= Jerome Karabel =

American sociologist

Jerome Bernard Karabel (born May 20, 1950) is an American sociologist, political and social commentator, and professor of sociology at the University of California, Berkeley. He has written extensively on American institutions of higher education and on various aspects of social policy and history in the United States, often from a comparative perspective.

== Life and career ==
Karabel graduated from Phillips Exeter Academy (1968). He holds a BA (1972) and Ph.D. (1977) from Harvard University, and also conducted postgraduate studies at Nuffield College at Oxford University in England and at the Ecole des Hautes Etudes in Paris, France. He has been a recipient of grants from the National Science Foundation, the National Institute of Education, and the Ford Foundation. In 2009-2010, Karabel was a Fellow at the Woodrow Wilson International Center for Scholars in Washington DC, where he was working on a project entitled “American Exceptionalism, Social Well-Being, and the Quality of Life in the United States.”

Karabel is the author of The Chosen: The Hidden History of Admission and Exclusion at Harvard, Yale, and Princeton (2005), which received the Distinguished Scholarly Book Award from the American Sociological Association. He is also co-author (with Steven Brint) of The Diverted Dream: Community Colleges and the Promise of Educational Opportunity in America, 1900-1985 (1989), which received the Outstanding Book Award from the American Educational Research Association. His research in the sociology of education explores notions of meritocracy, opportunity, access, and cultural capital in American higher education, and the role of the educational system in legitimating the existing social order.

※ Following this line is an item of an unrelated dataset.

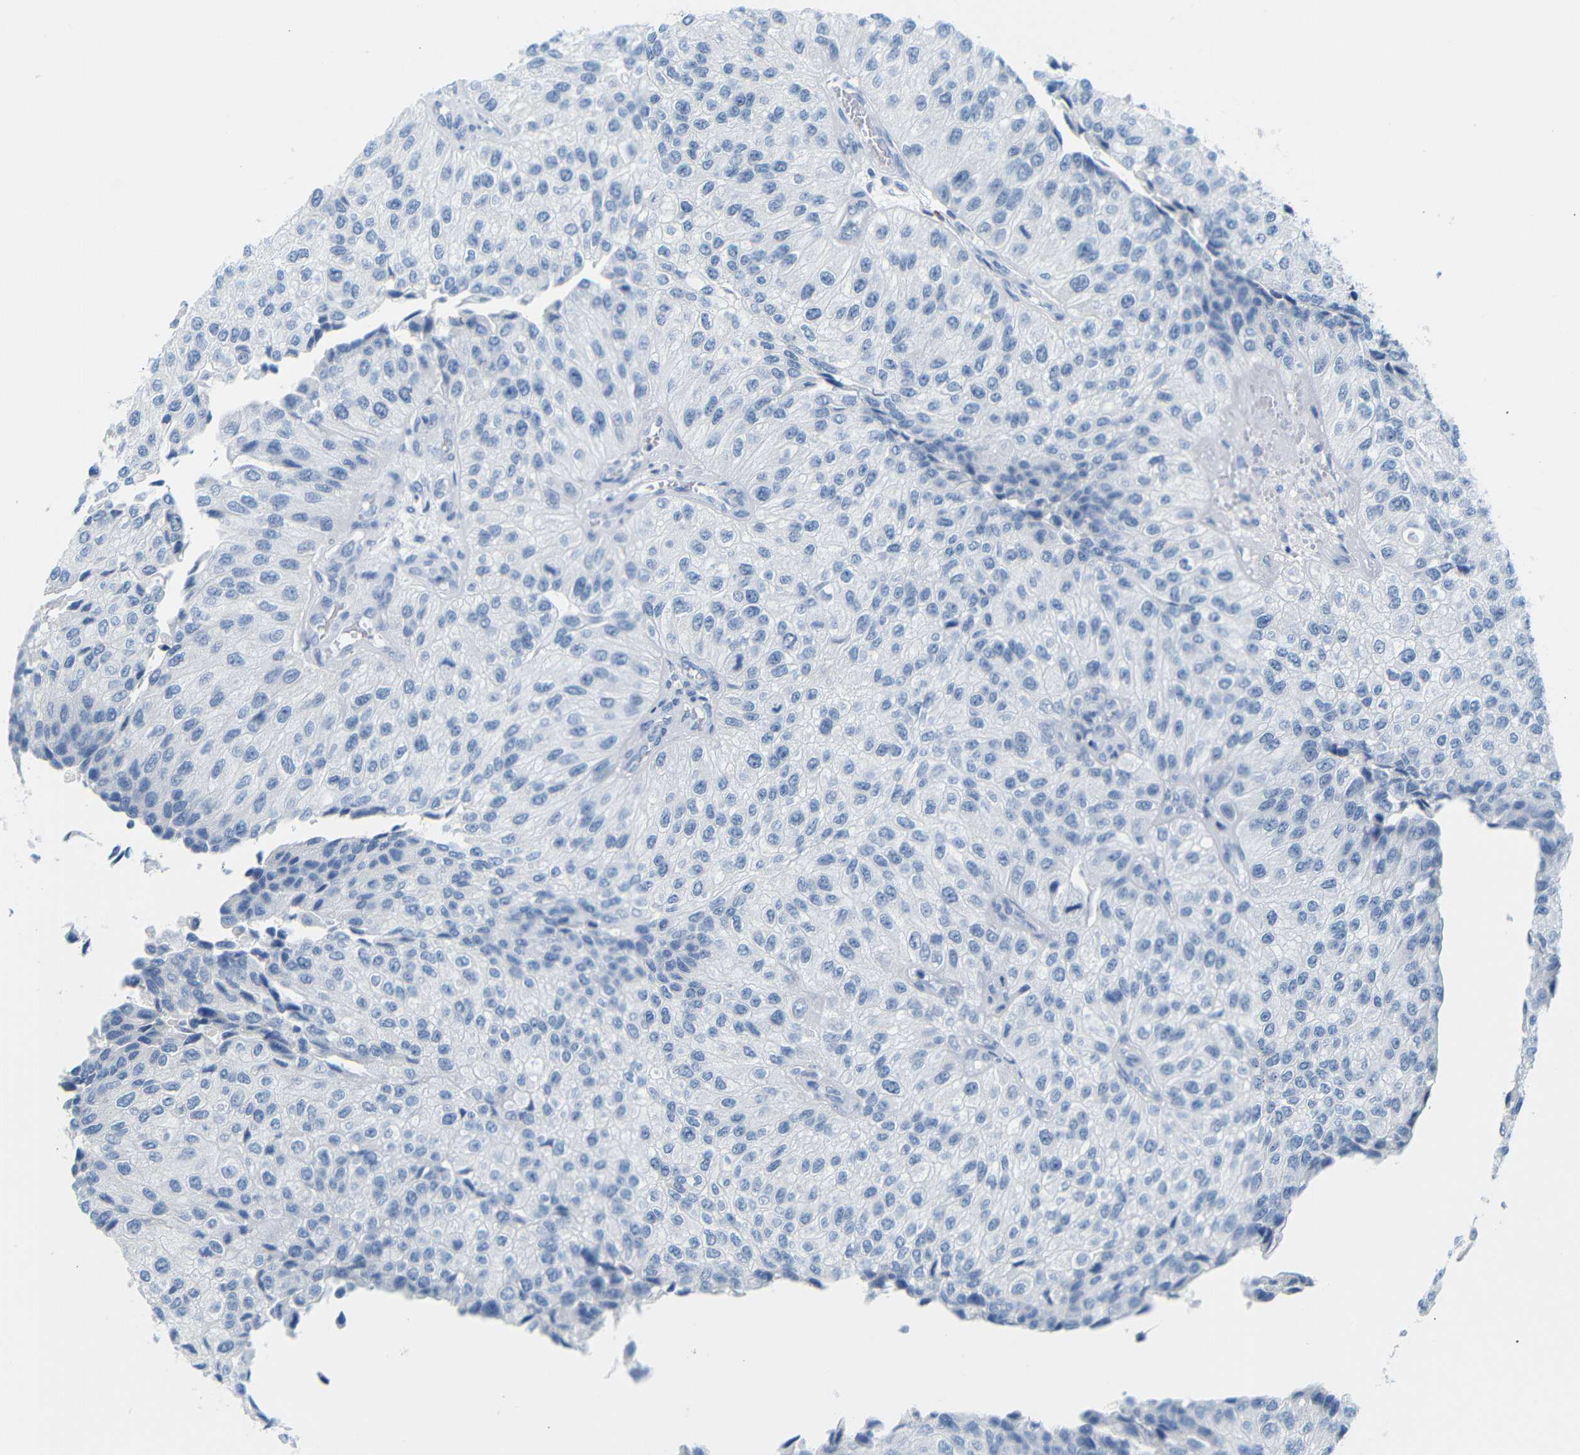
{"staining": {"intensity": "negative", "quantity": "none", "location": "none"}, "tissue": "urothelial cancer", "cell_type": "Tumor cells", "image_type": "cancer", "snomed": [{"axis": "morphology", "description": "Urothelial carcinoma, High grade"}, {"axis": "topography", "description": "Kidney"}, {"axis": "topography", "description": "Urinary bladder"}], "caption": "Urothelial cancer was stained to show a protein in brown. There is no significant positivity in tumor cells.", "gene": "FCRL1", "patient": {"sex": "male", "age": 77}}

In The Chosen, Karabel chronicles the admissions policies of Harvard, Yale, and Princeton over the course of the twentieth century, describing how new admissions criteria—including letters of recommendation, athletic and extracurricular achievements, and interviews, in addition to a student’s academic credentials—were first introduced in the 1920s in an effort to limit the number of Jewish students. Such starkly redefined measures of “merit” were institutionalized at these and other elite institutions over time, even as these schools later adapted such admission policies in response to growing demands for greater democratization and diversity during the mid and latter half of the twentieth century.

Karabel’s articles have been published in the American Sociological Review, Harvard Educational Review, Theory and Society, Social Forces, and Politics and Society among others. He is also a contributor to publications such as The New York Times, The Huffington Post, The New York Review of Books, The Nation, The Los Angeles Times, and Le Monde Diplomatique.

==Selected publications==
- The Chosen: The Hidden History of Admission and Exclusion at Harvard, Yale, and Princeton (Houghton Mifflin, 2005) (Winner of the 2005 National Jewish Book Award).
- "Towards a Theory of Intellectuals and Politics," Theory and Society 25, no. 2 (April 1996): 205-233.
- The Diverted Dream: Community Colleges and the Promise of Educational Opportunity in America, 1990-1985, with Steven Brint (Oxford University Press, 1989).
- Power and Ideology in Education, co-edited with an introduction by A.H. Halsey (Oxford University Press, 1977).